#### WHAT THE TASK REQUIRES:
Return the lines from the one containing "Write lens after" up to and including the one containing "0.035521, 0.716847, 0.111155]]", copied character for character.

#### INFORMATION:
- - - - -

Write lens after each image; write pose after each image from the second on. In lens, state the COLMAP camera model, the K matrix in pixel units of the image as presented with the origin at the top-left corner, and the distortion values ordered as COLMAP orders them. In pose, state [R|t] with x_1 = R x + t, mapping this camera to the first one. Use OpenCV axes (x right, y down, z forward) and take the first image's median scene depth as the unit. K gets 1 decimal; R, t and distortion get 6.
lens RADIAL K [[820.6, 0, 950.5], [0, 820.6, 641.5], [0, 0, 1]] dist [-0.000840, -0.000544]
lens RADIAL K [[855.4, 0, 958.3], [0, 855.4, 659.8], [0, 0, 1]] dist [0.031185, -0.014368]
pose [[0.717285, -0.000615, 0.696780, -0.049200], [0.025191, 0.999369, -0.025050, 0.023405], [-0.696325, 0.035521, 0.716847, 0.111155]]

- - - - -

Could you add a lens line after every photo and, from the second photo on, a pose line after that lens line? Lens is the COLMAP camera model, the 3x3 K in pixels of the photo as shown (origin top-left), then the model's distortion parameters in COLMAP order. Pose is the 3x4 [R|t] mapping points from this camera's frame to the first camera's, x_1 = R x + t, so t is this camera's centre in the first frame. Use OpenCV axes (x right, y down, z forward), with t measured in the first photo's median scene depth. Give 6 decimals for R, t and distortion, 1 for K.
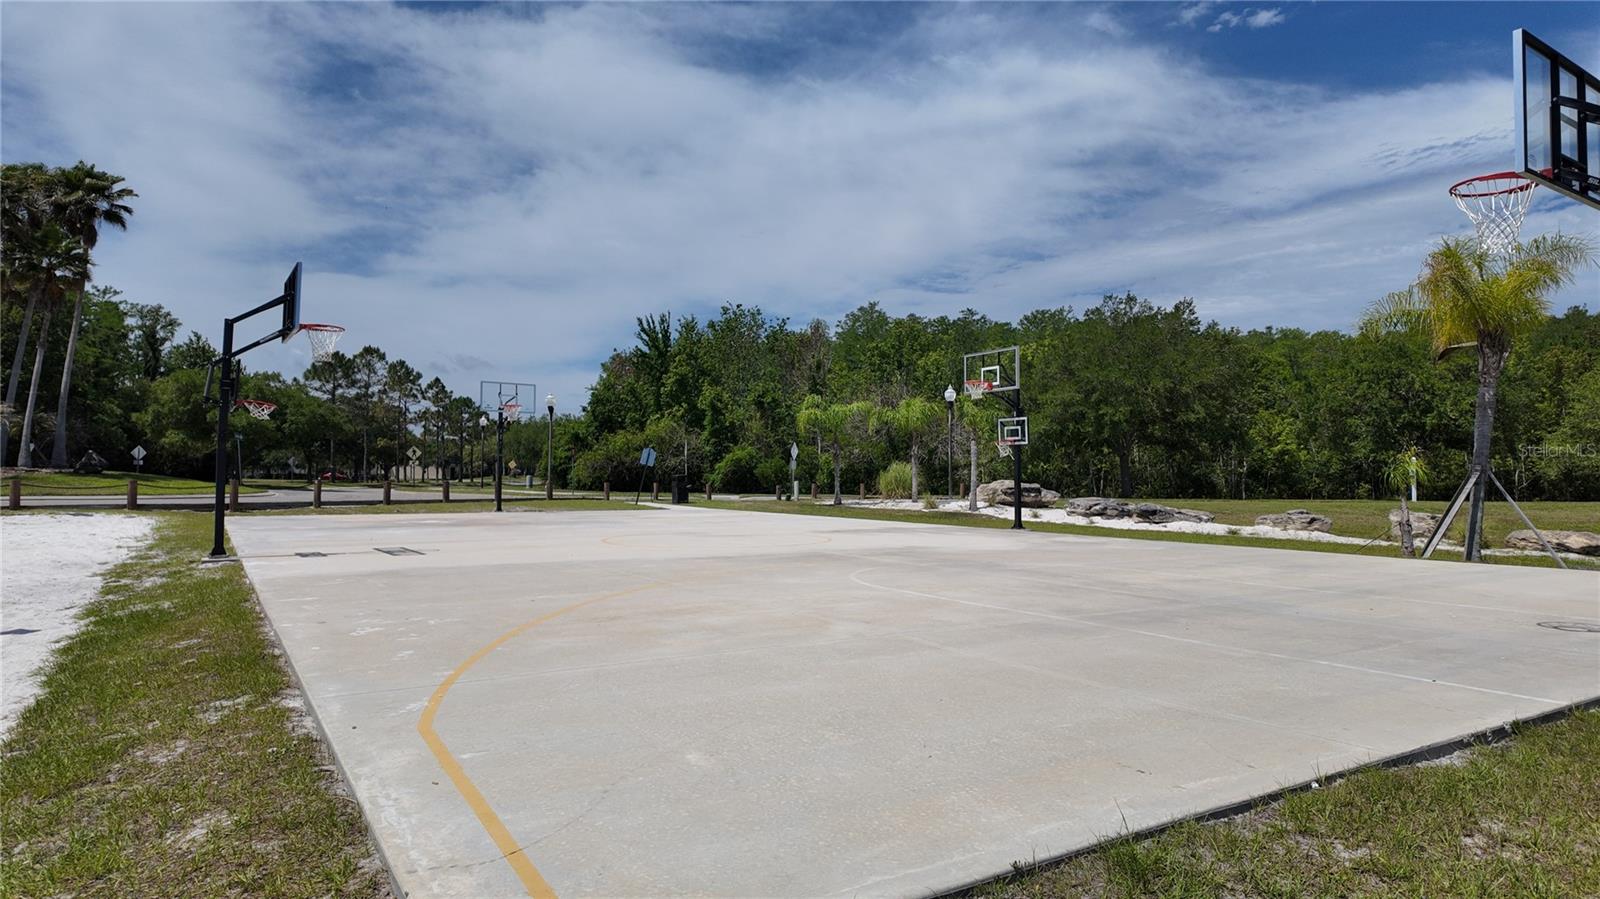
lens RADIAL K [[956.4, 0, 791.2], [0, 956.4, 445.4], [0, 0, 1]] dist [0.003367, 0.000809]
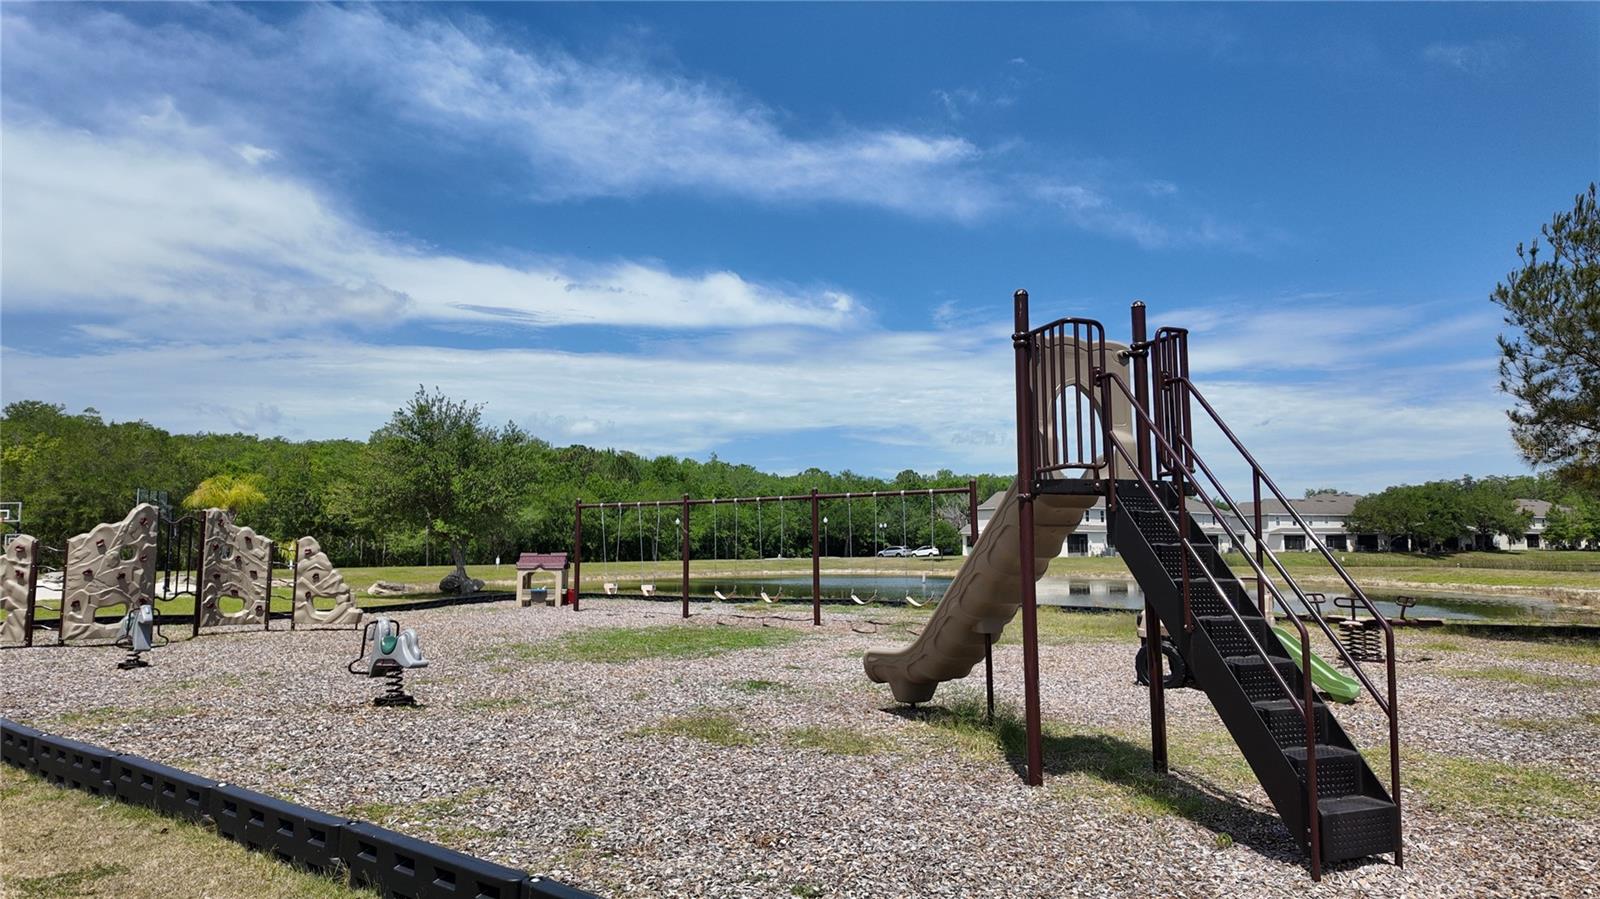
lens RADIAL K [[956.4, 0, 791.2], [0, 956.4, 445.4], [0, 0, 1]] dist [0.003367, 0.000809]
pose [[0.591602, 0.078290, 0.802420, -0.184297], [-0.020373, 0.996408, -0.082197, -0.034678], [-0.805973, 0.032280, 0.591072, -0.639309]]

- - - - -

#### RESPONSE TO THIS TASK:
Write lens after each image; write pose after each image from the second on. In lens, state the COLMAP camera model, the K matrix in pixel units of the image as presented with the origin at the top-left corner, and the distortion values ordered as COLMAP orders them. In pose, state [R|t] with x_1 = R x + t, mapping this camera to the first one. Use OpenCV axes (x right, y down, z forward) and take the first image's median scene depth as the unit. K gets 1 decimal; R, t and distortion get 6.
lens RADIAL K [[820.6, 0, 950.5], [0, 820.6, 641.5], [0, 0, 1]] dist [-0.000840, -0.000544]
lens RADIAL K [[855.4, 0, 958.3], [0, 855.4, 659.8], [0, 0, 1]] dist [0.031185, -0.014368]
pose [[0.717285, -0.000615, 0.696780, -0.049200], [0.025191, 0.999369, -0.025050, 0.023405], [-0.696325, 0.035521, 0.716847, 0.111155]]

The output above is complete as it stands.